Some of these changes started with the Clipper. At that time he started again, and when he turned a few of his bad mid-range jumpers into corner 3s. But part of what the partnership in Denver made that the nuggets never tried to bury Westbrook's old ego – they only tried to get it to accept new things. The Clippers could never really enable Westbrook to play its typical, chaotic basketball mark in a team, with Harden and Kawhi Leonard beat the stone and absorb the possession and the clock.

But the nuggets urgently needed an injection of the chaos. Her bank was partly a chaos throughout the Jokić era because no backup can reproduce its unique playing style. Westbrook obviously doesn't do it, but he needs the need to bring his own identity to the ground. Yes, that often means sales and sloppy crimes, but the nuggets skilfully realized that they lost games on the bench anyway. Westbrook may lose some, but the Hochvarianzstraße in which he plays would win as many.

He admitted that even after game 7.

“I think it is my ability to be a nature of nature on the ground, so it looks. It can be a sales, it can be a missed shot, it can be a theft, it can be a dark, it can be a missed three, it can be a creator. “It could be everything, so just take it as it comes and whatever happens, you go with it.”

This energy, even if it could go into the nuggets as easily as well, has become a real capital for Denver.

And Jokić learned to hug it on his better nights. When Bad Westbrook proved to be problematic, the nuggets simply took it out. When the good version buzzed from him, the nuggets leaned forward. They let him run his two-man game in critical moments with Jokić and remain more involved in the game than he ever could as hardship or LeBron James. Perhaps the most integrative teammate of the NBA needed, but Denver finally found the right balance between the player Westbrook and what everyone wanted to become.

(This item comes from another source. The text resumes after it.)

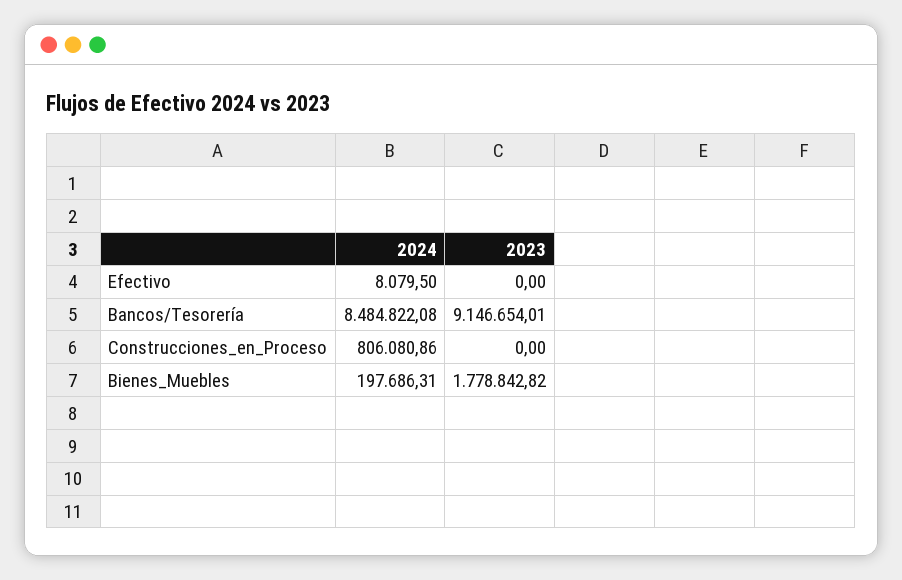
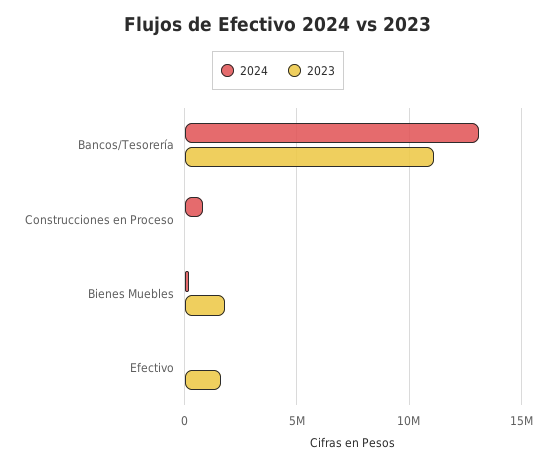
2023, Efectivo: 0 -> 1500000
2024, Bancos/Tesorería: 8484822.08 -> 13000000
2023, Bancos/Tesorería: 9146654.01 -> 11000000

That's why they are driving ahead. Westbrook had its share of shaky moments in the entire series, but the good predominates the bad. The clipper would not have beaten the nuggets without him.

If you need proof of this, you will not seek more than one of his ex-teams, the Lakers who have just lost a playoff series in which JJ Redick used the same five-man line-up for the entire second half of a game. Denver has spent the same thing in recent years. You cannot win five players in the off -season. Westbrook gave them a sixth and he gave them for almost nothing.

This is an important distinction here. Westbrook's weaknesses were unsustainable in a Max contract. The rewards predominate the risks of a minimum and it probably never does more than that. He is now in a different phase of his career, at the age of 36 and firmly in a reserve. He saw how bad things can go in the wrong team. Why ever leave the right one?

Hopefully he doesn't. Westbrook's series and season with the nuggets should call up the history of this part of his career. He will never completely disguise the bad moments of the good, but before it became a nugget, there was simply not nearly enough good to keep his reputation for the prime.

If his career had ended a year or two ago, the permanent memory of a greater area of ​​all time was how sad everything ended. He is certainly aware of this. He heard the “West Brick”. He certainly knows what the clipper thought about him because he said just as much after the game. Right or wrong, their feelings matched the greater consensus.

This Nugget's stint therefore serves as an important memory of what it can be if things go right. He is Mercurial, he is inconsistent and he has meaningful weaknesses, but he has always been much more proposed than these last years.

In Denver he had the chance to remind the basketball world of it, and in this series he ran with it.